• _Exercise directions_
Go over the entries and report the lines where the word "elbow" occurs.

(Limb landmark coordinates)
--------------------

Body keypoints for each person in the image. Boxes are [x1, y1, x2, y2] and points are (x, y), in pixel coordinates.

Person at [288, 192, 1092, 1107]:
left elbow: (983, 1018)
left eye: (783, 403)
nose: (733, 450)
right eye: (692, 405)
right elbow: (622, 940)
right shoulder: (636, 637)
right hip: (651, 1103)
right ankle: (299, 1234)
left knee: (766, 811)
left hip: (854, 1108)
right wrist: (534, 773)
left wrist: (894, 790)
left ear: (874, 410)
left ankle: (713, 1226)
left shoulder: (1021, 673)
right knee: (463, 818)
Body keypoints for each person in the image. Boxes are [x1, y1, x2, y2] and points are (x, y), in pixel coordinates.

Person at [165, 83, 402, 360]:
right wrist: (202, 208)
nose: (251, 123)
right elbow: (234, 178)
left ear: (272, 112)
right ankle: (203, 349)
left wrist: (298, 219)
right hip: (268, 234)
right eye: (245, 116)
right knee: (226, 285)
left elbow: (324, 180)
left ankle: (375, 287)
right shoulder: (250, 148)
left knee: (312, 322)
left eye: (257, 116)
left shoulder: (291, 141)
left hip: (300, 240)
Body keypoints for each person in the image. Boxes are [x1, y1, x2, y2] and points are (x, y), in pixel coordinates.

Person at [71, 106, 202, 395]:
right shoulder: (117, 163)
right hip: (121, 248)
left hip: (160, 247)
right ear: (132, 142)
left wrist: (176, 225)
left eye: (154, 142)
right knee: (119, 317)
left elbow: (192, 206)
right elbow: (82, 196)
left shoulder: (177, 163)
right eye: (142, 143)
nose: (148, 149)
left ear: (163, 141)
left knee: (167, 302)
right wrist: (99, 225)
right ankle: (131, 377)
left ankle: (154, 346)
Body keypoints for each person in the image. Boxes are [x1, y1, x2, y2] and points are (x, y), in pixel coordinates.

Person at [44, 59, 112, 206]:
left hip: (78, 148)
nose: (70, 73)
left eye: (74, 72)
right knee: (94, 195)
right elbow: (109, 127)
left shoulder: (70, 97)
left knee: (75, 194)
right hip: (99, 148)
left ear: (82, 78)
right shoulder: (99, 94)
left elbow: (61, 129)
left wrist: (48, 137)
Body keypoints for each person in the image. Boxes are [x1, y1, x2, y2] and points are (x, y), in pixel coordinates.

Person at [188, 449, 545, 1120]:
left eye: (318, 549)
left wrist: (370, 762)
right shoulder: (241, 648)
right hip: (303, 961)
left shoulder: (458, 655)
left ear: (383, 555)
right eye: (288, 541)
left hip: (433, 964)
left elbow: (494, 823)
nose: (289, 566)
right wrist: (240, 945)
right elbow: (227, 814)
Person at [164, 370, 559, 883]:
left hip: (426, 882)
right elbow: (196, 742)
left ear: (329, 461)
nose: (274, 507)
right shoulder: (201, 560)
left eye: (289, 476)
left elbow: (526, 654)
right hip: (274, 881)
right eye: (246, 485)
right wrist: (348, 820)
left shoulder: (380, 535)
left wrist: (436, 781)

--------------------

• _Exercise output_
left elbow: (983, 1018)
right elbow: (622, 940)
right elbow: (234, 178)
left elbow: (324, 180)
left elbow: (192, 206)
right elbow: (82, 196)
right elbow: (109, 127)
left elbow: (61, 129)
left elbow: (494, 823)
right elbow: (227, 814)
right elbow: (196, 742)
left elbow: (526, 654)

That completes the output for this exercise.